How Google Recipe Search ruins food: hoisin sauce edition.

Because I’m a food idiot, I like making sauces from scratch. Why not hoisin sauce? With a general knowledge of what’s in hoisin sauce (it’s soybean paste-based and has historically followed Cantonese migrants around South East Asia), I Googled “hoisin sauce recipe”.

Here’s what was served up: 6 out of 9 based on peanut butter, one based on black bean paste, 2 with a soybean paste base.

hoisin sauce is not peanut butter

A special mention/middle finger to Bon Appetit, because here’s their hoisin horrorshow which seems to define hoisin sauce as something vaguely brown and ahistoric. White supremacist food is putting sriracha in something and calling it by whatever Asian name you feel like.

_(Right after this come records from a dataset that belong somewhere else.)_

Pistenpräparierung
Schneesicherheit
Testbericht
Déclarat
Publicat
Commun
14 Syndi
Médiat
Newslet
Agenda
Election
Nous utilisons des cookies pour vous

hoisin sauce is not peanut butter

If you didn’t know what you were doing in advance and had never read the ingredients on your bottle of Lee Kum Kee, you’d assume from Google that hoisin sauce was a sweetened, lightly spiced peanut butter. In recipes, good SEO beats food knowledge and Google has set up a perverse incentive for big sites to write bad recipes. If you want a site to be on the first page of Google for “hoisin sauce recipe” you’re probably going to look at the top five existing recipes and copy them rather than questioning whether any of them are good. As Google builds “better” machine intelligence and semantic search, it will assume hoisin sauce is made from peanut butter, because most of the websites say it is, even “reputable” ones like BBC or Bon Appetit.

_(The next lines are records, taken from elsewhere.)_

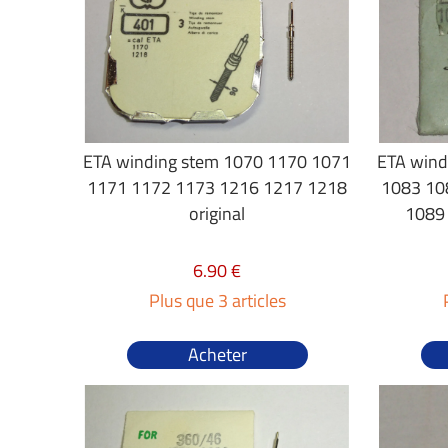
ETA winding stem 1070 1170 1071
ETA wind
1171 1172 1173 1216 1217 1218
1083 10
original
1089 
6.90 €
Plus que 3 articles
Acheter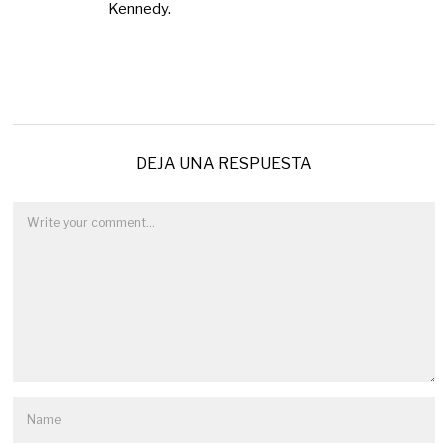
Kennedy.
DEJA UNA RESPUESTA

It becomes a virtuous cycle of shit.

Maybe Anglo hoisin (spiced peanut butter) is metastasizing into different sauce from Cantonese hoisin (sweetened soybean paste) and Vietnamese hoisin/tương đen (sweetened soybean paste with MSG and caramel color (150c)) and Google reflects both semantic drift between languages and changing national tastes. Cookbook author and blogger Andrea Nguyen made the observation in 2010: that tương đen/tương an phở and Cantonese hoisin are clearly different sauces, even when they’re made by the same manufacturer (Lee Kum Kee) for presumably, the same market.

Lee Kum Kee, probably the world’s biggest manufacturer of hoisin, says the origins of the sauce are Hakka (Kaixuan sauce?/”凯旋酱”?) rather than Cantonese, so it is probably a sauce with a lot of genocidal history to unpack.